= Design manufacture service =

Business model

Design manufacture service (DMS) is a business model that combines contract product design with contract manufacturing as a service to other companies that have insufficient or do not possess the required resources. Often the customer is focused on other aspects of their business or their existing resources may simply be overloaded. DMS providers may also provide other services such as order fulfillment, logistics and aftermarket service.

Because of the high skill-levels required in each field, DMS firms specialize in different product categories. These might include medical devices, medical instruments, automotive, communications, etc. Typically, these are areas that require a relatively higher level of internal infrastructure or regulatory controls than the customer possesses. Certain industries including aviation and medical devices require special development and manufacturing practices required by international, Federal and local regulations.
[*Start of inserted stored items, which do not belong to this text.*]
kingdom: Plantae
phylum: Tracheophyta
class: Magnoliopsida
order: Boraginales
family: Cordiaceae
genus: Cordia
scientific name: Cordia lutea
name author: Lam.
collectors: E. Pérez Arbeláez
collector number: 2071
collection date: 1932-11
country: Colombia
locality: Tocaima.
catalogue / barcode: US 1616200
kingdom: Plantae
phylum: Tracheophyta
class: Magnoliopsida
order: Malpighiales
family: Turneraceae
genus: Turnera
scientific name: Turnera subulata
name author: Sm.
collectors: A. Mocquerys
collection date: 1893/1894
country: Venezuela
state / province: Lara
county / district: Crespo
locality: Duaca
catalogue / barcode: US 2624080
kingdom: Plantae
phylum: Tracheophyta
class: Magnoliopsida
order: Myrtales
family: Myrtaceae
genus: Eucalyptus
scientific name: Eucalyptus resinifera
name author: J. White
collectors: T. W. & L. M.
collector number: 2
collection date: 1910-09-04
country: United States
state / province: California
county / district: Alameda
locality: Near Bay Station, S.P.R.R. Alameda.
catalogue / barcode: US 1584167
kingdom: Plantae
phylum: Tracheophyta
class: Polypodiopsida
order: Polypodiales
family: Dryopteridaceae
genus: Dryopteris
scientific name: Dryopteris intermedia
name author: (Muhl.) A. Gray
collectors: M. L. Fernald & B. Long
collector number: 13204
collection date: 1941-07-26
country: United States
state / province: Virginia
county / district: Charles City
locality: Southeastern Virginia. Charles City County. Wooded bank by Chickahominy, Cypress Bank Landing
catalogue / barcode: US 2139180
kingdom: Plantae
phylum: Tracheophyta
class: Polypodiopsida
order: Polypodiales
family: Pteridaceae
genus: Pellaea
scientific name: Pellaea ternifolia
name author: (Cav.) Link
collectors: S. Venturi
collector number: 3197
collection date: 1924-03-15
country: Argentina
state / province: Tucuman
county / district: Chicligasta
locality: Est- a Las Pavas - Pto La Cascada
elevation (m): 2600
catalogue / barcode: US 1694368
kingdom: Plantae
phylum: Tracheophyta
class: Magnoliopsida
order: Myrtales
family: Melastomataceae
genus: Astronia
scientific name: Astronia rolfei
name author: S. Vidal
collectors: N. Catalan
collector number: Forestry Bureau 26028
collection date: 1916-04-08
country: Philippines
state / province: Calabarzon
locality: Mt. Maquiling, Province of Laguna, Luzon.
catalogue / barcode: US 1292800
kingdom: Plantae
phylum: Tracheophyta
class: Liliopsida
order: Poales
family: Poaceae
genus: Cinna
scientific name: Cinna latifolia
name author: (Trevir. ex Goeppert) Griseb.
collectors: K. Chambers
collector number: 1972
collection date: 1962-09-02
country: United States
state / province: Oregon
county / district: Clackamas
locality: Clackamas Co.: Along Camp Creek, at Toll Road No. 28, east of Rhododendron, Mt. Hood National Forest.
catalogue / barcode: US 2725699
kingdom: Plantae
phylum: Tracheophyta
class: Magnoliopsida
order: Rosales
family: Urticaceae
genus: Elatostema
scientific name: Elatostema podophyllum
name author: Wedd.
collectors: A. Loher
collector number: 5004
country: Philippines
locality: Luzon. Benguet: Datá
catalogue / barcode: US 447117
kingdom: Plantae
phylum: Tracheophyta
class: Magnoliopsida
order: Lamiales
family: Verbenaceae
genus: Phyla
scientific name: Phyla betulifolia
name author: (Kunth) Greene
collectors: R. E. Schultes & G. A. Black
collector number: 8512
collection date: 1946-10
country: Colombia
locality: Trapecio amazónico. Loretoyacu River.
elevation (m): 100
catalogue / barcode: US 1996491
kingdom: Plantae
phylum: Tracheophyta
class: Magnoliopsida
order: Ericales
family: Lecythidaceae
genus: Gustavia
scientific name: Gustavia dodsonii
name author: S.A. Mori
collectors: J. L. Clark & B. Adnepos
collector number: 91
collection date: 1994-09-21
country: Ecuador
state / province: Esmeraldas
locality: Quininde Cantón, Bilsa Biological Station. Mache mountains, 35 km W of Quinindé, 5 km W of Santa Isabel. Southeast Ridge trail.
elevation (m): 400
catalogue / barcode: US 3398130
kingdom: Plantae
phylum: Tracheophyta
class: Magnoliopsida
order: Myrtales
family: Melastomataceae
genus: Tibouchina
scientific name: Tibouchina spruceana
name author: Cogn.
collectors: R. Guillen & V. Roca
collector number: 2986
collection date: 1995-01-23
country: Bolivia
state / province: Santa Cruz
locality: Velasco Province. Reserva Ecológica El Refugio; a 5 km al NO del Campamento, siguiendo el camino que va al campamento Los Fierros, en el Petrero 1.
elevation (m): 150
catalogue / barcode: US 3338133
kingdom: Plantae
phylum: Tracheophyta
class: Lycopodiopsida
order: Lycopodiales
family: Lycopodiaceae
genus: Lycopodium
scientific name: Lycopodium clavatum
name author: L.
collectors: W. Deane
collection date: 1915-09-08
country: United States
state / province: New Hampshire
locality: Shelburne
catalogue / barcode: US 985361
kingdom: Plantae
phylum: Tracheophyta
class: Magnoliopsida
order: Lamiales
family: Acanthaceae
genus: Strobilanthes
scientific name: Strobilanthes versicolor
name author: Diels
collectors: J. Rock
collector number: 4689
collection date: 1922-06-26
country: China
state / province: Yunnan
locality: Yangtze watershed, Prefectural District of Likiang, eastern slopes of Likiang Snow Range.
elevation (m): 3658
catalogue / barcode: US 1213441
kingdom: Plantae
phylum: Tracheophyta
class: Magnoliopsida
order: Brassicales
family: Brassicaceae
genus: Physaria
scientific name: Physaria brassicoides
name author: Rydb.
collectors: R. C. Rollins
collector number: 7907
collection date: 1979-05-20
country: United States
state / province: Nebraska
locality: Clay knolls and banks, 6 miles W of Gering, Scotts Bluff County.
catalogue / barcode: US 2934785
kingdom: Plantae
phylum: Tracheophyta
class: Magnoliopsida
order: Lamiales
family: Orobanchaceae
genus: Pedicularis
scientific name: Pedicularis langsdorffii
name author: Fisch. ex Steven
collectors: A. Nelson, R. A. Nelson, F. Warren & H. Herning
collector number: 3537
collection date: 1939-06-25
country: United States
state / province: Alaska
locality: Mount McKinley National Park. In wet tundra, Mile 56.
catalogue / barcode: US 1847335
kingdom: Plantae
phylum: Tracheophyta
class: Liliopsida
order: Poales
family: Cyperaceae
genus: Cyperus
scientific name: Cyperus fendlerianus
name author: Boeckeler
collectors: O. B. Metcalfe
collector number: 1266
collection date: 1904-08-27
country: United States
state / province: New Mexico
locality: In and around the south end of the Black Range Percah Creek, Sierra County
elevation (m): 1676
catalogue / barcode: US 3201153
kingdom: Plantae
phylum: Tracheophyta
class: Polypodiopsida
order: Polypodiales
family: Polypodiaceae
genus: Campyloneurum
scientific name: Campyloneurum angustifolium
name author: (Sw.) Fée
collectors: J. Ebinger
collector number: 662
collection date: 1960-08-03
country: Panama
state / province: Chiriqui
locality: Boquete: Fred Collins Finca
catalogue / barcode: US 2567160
One of the key differences between the DMS model and other contract manufacturing such as original design manufacturer (ODM), is the way intellectual property (IP) is treated. In the DMS model, IP comes from three basic sources. These include (a) IP previously owned and contributed by the customer, (b) IP previously owned and contributed to the product by the DMS and (c) new or original IP created at the request of and paid by the customer. The latter (c) is commonly referred to as "work for hire". With DMS, the customer ultimately has rights to all of the IP embodied in the product. This is especially important in industries like medical devices where customer owned IP is critical. Some contract product development models, including Original Design Manufacturing (ODM), allow the developer, instead of the customer, to retain IP rights.